Agriculture, Food and Marine Minister Simon Coveney said he is hugely optimistic that the high-level job creation group in Killybegs can reach its job creation targets.
The fishing sector already employs 1,200 people in the area. Many of the new jobs will be in seafood processing, but the other partners in the group also hope to see jobs created in offshore and ancillary services, tourism, energy generation and marine education.
Group chairman and Killybegs Fishermen’s Organisation chief executive Sean O’Donoghue said: “This is a new approach to creating employment. We are totally convinced that the high-level group can achieve its jobs target.
“We have already identified a lot of those 250 jobs. We believe that this is a model that can work elsewhere in the country.
“There is also a huge interest in ocean energy here. Killybegs has one of the world’s best wind resources. Around 50% of the jobs will be in seafood. We will present our plan to the minister in September. The plan identifies the opportunities, and it details solutions to any obstacles. This is not just a talking shop,” he said.
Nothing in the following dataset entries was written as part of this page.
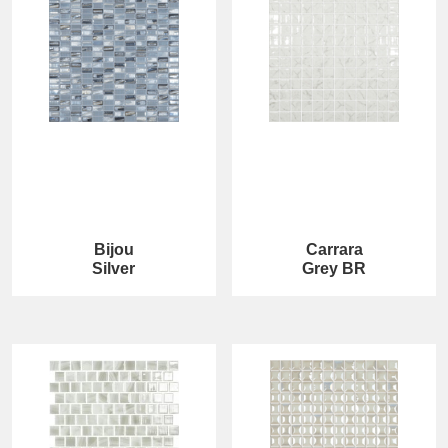
Bijou
Carrara
Silver
Grey BR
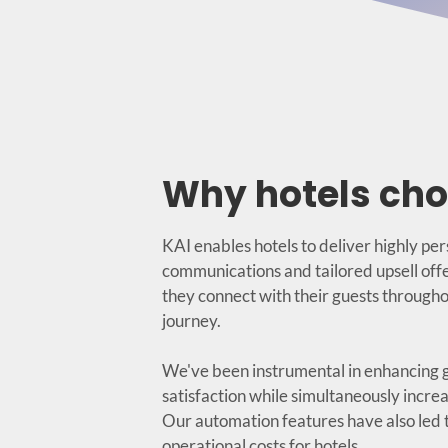
Why hotels cho
KAI enables hotels to deliver highly pe
communications and tailored upsell offe
they connect with their guests througho
journey.
We've been instrumental in enhancing 
satisfaction while simultaneously increa
Our automation features have also led t
operational costs for hotels.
Even before Mr Coveney approved the larger group, Mr O’Donoghue was in a smaller action team with Donegal county manager Seamus Neely and BIM chief Jason Whooley.
The group now features Letterkenny Institute of Education president Paul Hannigan; Jim Parkinson of Offshore and Ancillary Services; Niall O’Gorman of Donegal Fish Merchants Association; Department of Agriculture, assistant principle Cecil Beamish; and Conor Fahy, regional director with Enterprise Ireland.
Mr Coveney said: “We have these people who are putting in the time and effort so that the industry can grow and expand. We want more foreign boats to land their catches here and let us process their fish in Killybegs.
“It makes no sense that fish are being shipped out of here when we could land them here and employ people to do that. Ireland is also building reputation for premium seafood. There’s a huge demand out there. We need to maximise what we’ve got.”
Donegal faces considerable employment challenges due to its remote location. Mr O’Donoghue said this has forced inhabitants in the region to be resourceful and independent.